The technological sovereignty agenda is two-pronged. At home, the goal is to achieve infrastructural independence from foreign states and companies. Internationally, the aim is to increase national competitiveness in the global markets and enhance Russia’s status as a technological power. As Putin opined in a meeting with the country’s digital champions in 2014, whenever technological development “happens on a national basis, this always benefits the state."
Russia’s ideas about technological sovereignty mirror the Putin administration’s beliefs about sovereignty as the foundation of Russian statehood. Putin famously proclaimed at the meeting of the annual Valdai Club in 2007 that “Russia cannot exist without defending its sovereignty. Russia will either be independent and sovereign or will most likely not exist at all.” After Russia’s dramatic fallout with the West in the aftermath of the Ukrainian crisis, Russian leadership has framed the scientific-technological sector, from genetics to artificial intelligence, as instrumental to preserving the country’s sovereignty and international standing.
Promoting Russia’s “powerful sovereign potential”
To date, Russia’s high-tech industry has struggled to produce adequate substitutions of foreign technologies. Ironically, on the same day that Sputnik V was publicly released, Russian media reported that the state-affiliated telecom giant Rostelecom quietly discontinued its search engine also named Sputnik. The search engine launched in May 2014 as one of the earliest initiatives under the banner of technological sovereignty, but six years and over 30 million US dollars later it didn’t reach even a percent of the market.

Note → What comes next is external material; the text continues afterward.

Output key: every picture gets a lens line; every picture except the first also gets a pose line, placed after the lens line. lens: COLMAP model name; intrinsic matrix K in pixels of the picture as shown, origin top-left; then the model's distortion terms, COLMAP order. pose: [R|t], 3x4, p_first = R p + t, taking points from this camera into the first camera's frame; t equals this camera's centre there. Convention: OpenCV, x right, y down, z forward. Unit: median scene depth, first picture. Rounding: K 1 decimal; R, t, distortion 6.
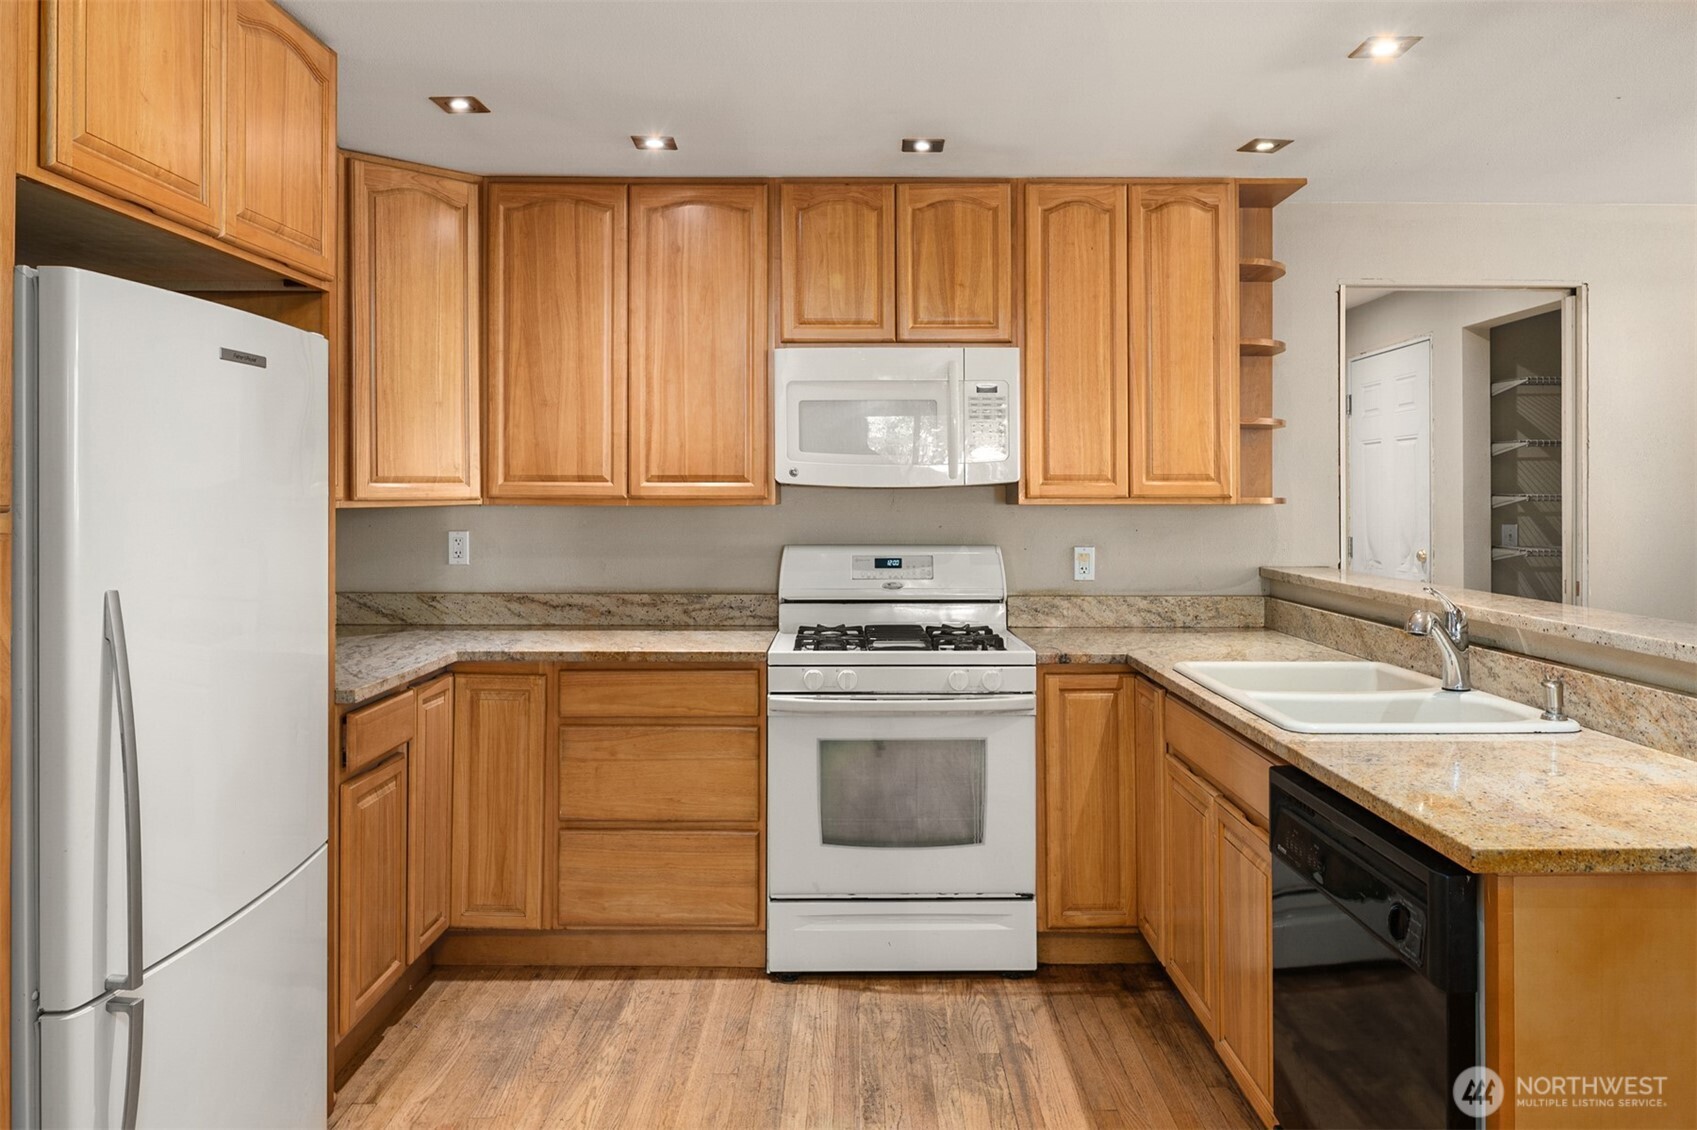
lens RADIAL K [[1112.0, 0, 846.6], [0, 1112.0, 491.6], [0, 0, 1]] dist [0.001873, -0.009420]
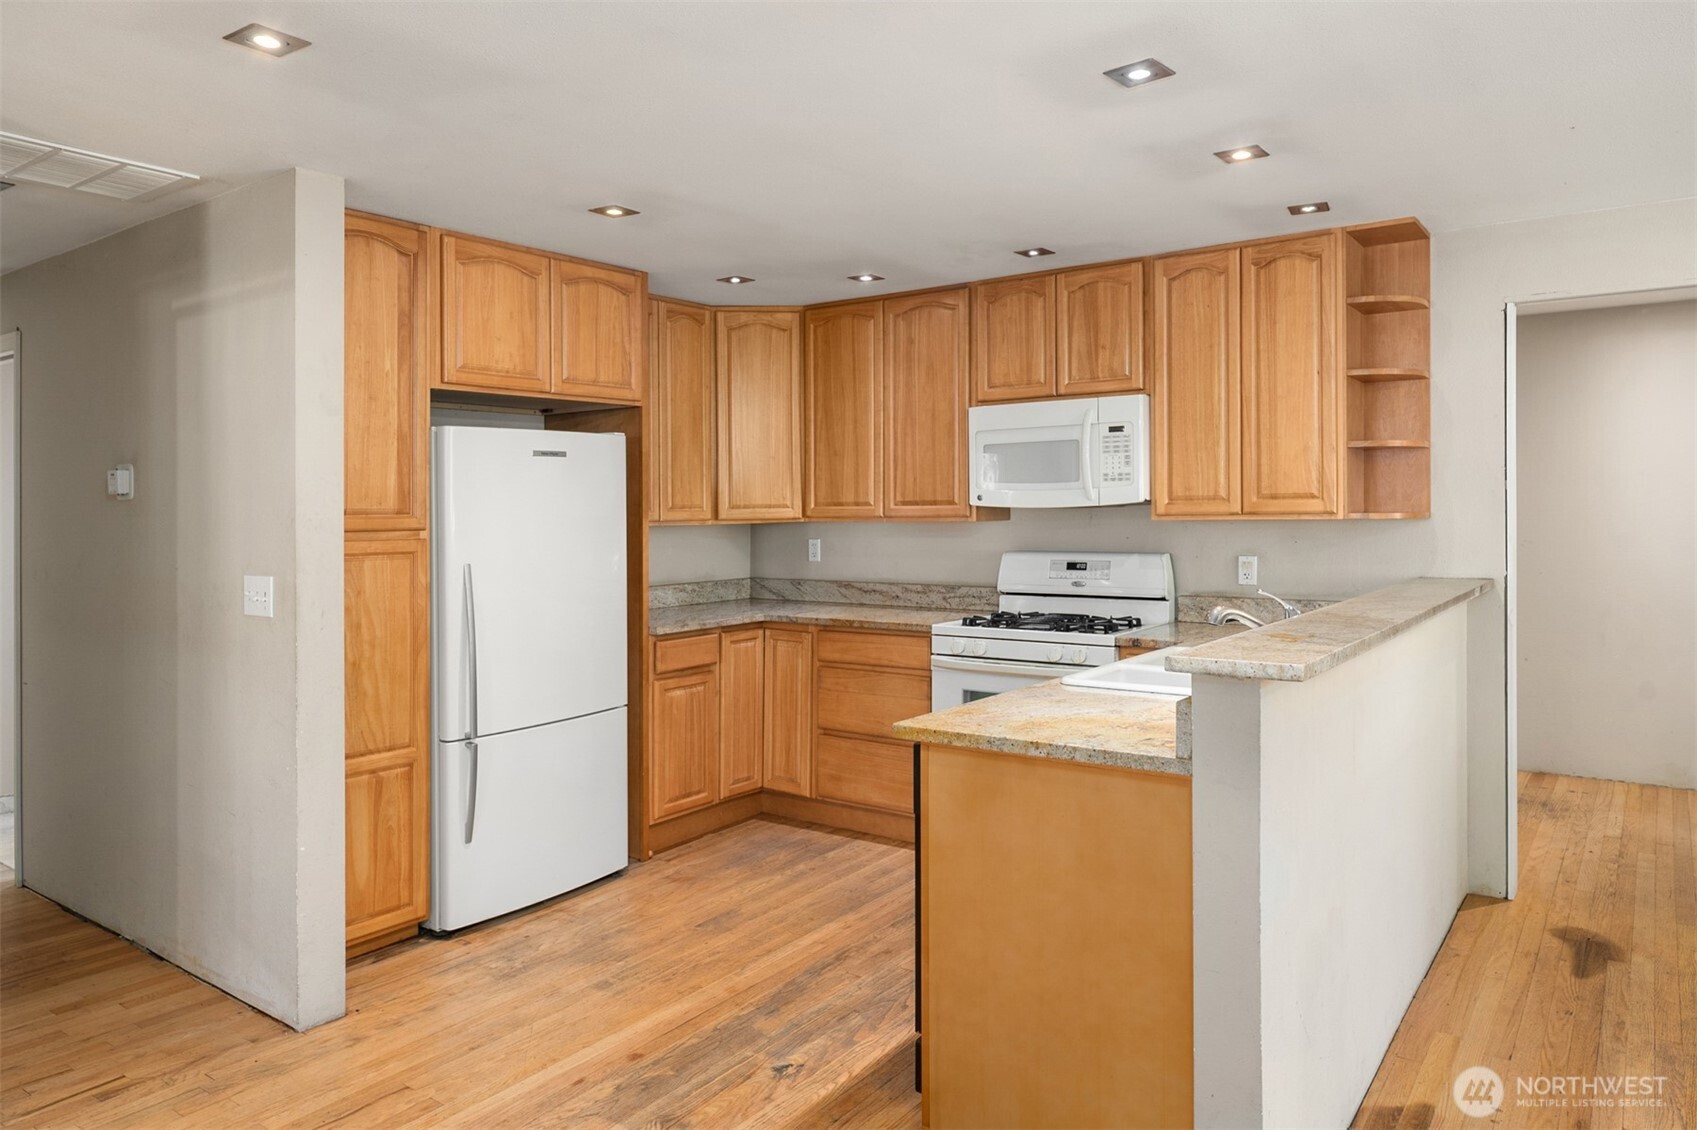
lens RADIAL K [[1112.0, 0, 883.1], [0, 1112.0, 496.6], [0, 0, 1]] dist [0.001873, -0.009420]
pose [[0.820907, -0.015716, -0.570845, 0.629101], [0.012832, 0.999876, -0.009076, -0.007343], [0.570917, 0.000125, 0.821008, -0.186750]]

While at the material level fulfilling Russia’s vision of homegrown technological might is proving arduous, Russian authorities have efficaciously promoted technological sovereignty as the country’s global brand. For example, at the plenary session of the Saint Petersburg International Economic Forum in 2019, which included China’s President Xi and the UN Secretary-General Gutteres, Putin proposed that “Russia has capable research potential, and a good starting point for designing the most advanced technological solutions.” These innovations, the Russian president argued, would provide the opportunity “for the state to build its powerful sovereign potential” and for Russian companies “to enter a new technological era.”
It is common for regimes of all ideological persuasions to employ scientific and technological achievements for nation-building and international self-promotion. Russia’s incessant allusions to Sputnik, however, lay bare the fact that in the past sixty years the country hasn’t produced an equally recognizable technological innovation. The onus is on the Russian leadership, then, to prove that there is substance behind Sputnik V’s flamboyant presentation.